CW: Sind nicht vielleicht auch die Vorstellungen der Firmengründer unrealistisch?

Jantz: Mit Sicherheit, beide Seiten erwarten schlicht zu viel von einander. Da kommen Gründer zu uns, die sagen, wir haben hier einen tollen Businessplan, und jetzt hätten wir gern 30 Millionen. VC-Leute können aber auch nicht zaubern, und ich hab auch keine Kristallkugel im Büro stehen, mit der ich in die Zukunft blicken kann. Wir kochen alle nur mit Wasser, und es ist normal, dass 80 Prozent aller Engagements eines VC-Gebers entweder gar nicht oder nur durchschnittlich funktionieren.

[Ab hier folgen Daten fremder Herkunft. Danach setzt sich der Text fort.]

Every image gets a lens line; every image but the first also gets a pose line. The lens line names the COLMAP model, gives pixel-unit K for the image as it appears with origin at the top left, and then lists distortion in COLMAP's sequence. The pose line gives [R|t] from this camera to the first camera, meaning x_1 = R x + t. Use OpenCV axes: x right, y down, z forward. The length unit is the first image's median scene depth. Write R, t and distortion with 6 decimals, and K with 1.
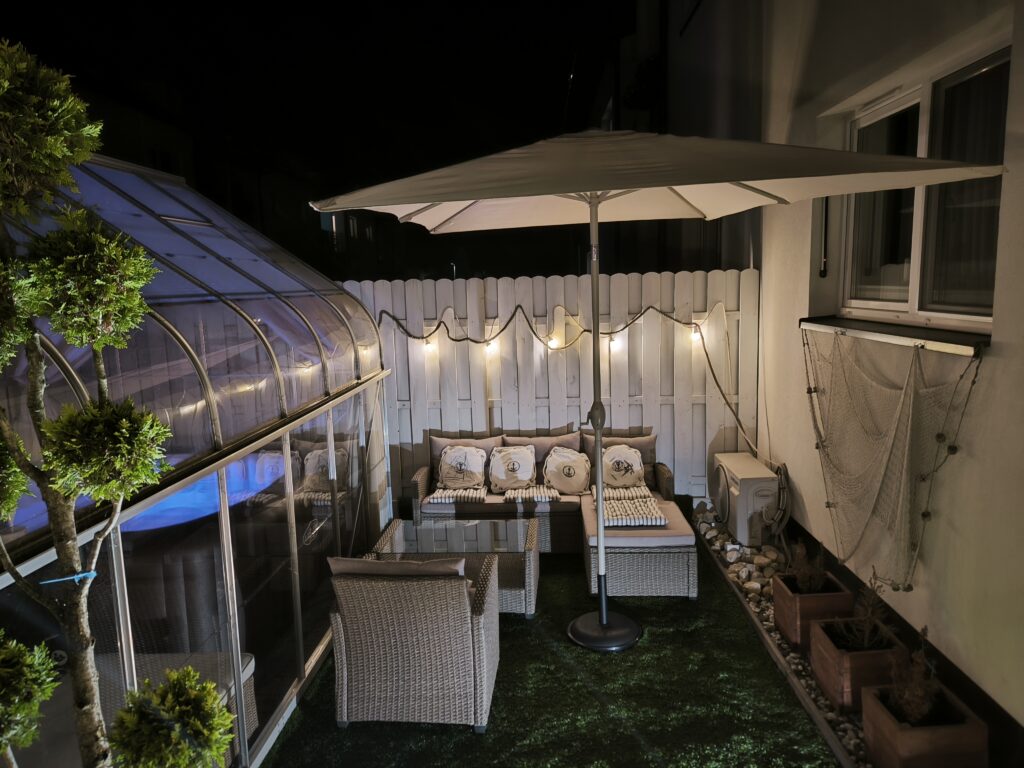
lens RADIAL K [[716.6, 0, 512.5], [0, 716.6, 389.7], [0, 0, 1]] dist [0.040441, -0.026226]
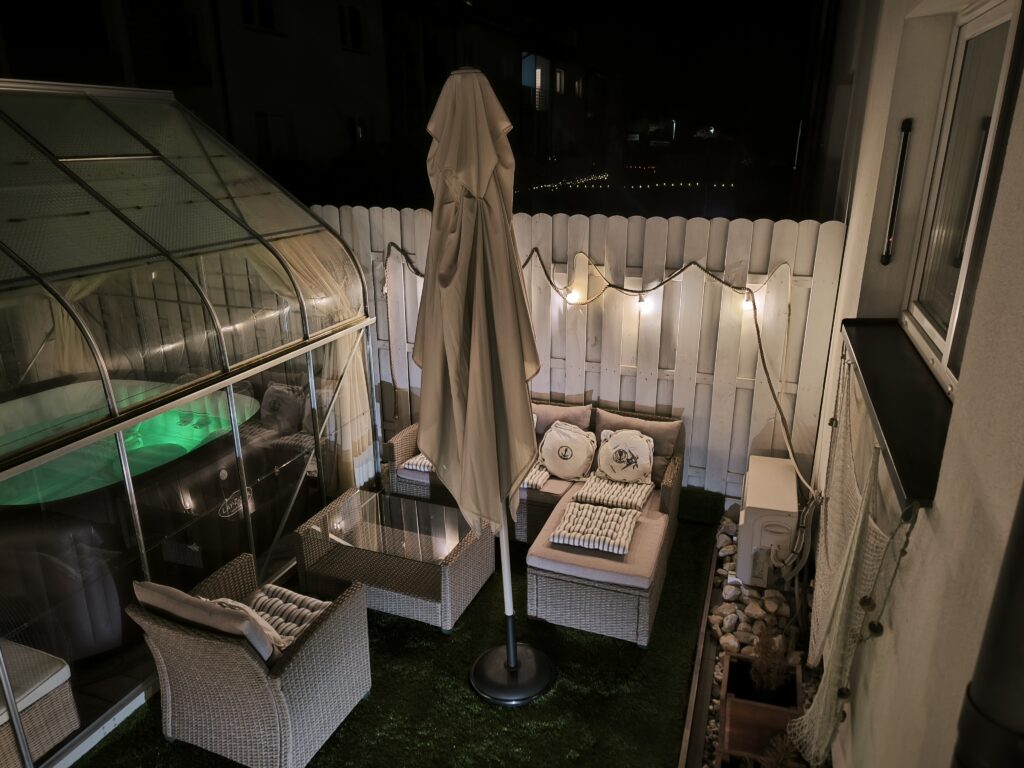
lens RADIAL K [[716.6, 0, 519.0], [0, 716.6, 389.0], [0, 0, 1]] dist [0.040441, -0.026226]
pose [[0.953907, 0.120728, -0.274747, 0.270627], [-0.065769, 0.977357, 0.201118, -0.139605], [0.292807, -0.173778, 0.940248, 0.200644]]
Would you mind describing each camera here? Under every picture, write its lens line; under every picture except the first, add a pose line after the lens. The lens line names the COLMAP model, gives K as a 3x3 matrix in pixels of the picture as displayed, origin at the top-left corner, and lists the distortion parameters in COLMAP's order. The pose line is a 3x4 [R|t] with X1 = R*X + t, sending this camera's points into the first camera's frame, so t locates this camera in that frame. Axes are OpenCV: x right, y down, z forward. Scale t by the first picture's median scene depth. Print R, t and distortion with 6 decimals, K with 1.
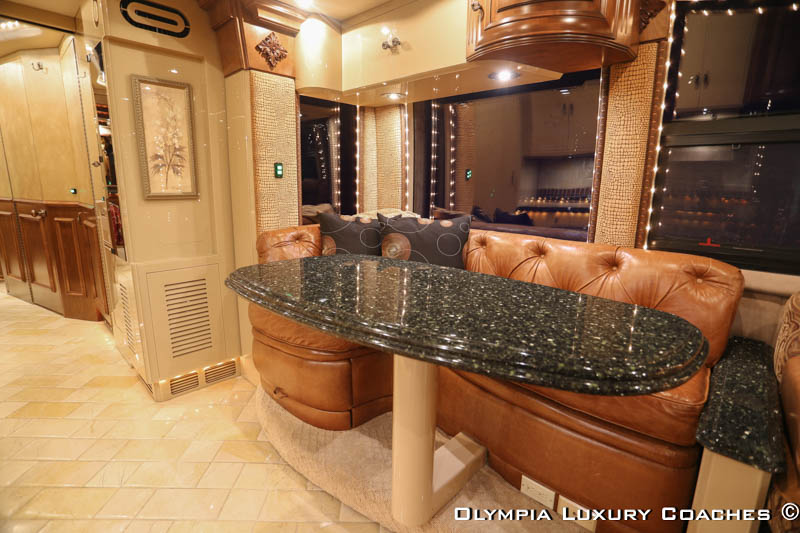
lens RADIAL K [[392.7, 0, 402.3], [0, 392.7, 264.6], [0, 0, 1]] dist [-0.070193, 0.029706]
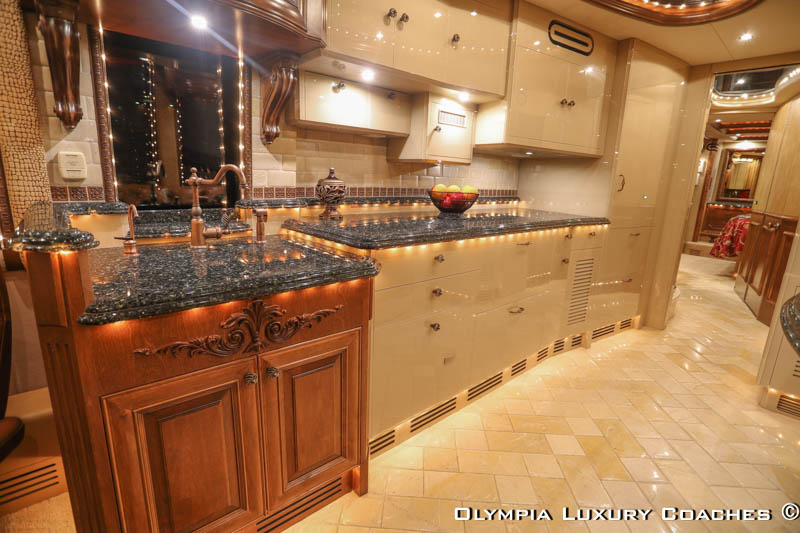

CW: Sind strategische Partnerschaften eine Alternative zur VC-Finanzierung?

Jantz: Das ist im Moment zwar sehr in Mode, aber es stellt sich dabei immer die Frage: Wie abhängig werde ich von meinen Kunden? Corporate Venture hatte die letzten Jahre auch hohe Wachstumsraten, aber ich denke, das Interesse steigt deshalb auch, weil es schwieriger geworden ist, von normalen VCs Geld zu bekommen.

Zur Person: Waldemar Jantz, 45, ist seit mehr als 16 Jahren in der Venture-Capital-Branche. Von 1984 bis 1999 war er bei TVM Techno Venture Management, danach gründete er zusammen mit zwei Partnern Target Partners. Jantz vertritt die deutsche Venture-Capital-Branche auf europäischer Ebene als Direktor der European Venture Capital Association (EVCA). Bevor er sich mit Wagnisfinanzierung beschäftigte, arbeitete der diplomierte Betriebswirt im Bereich Technik und Marketing für zwei deutsche Computerfirmen.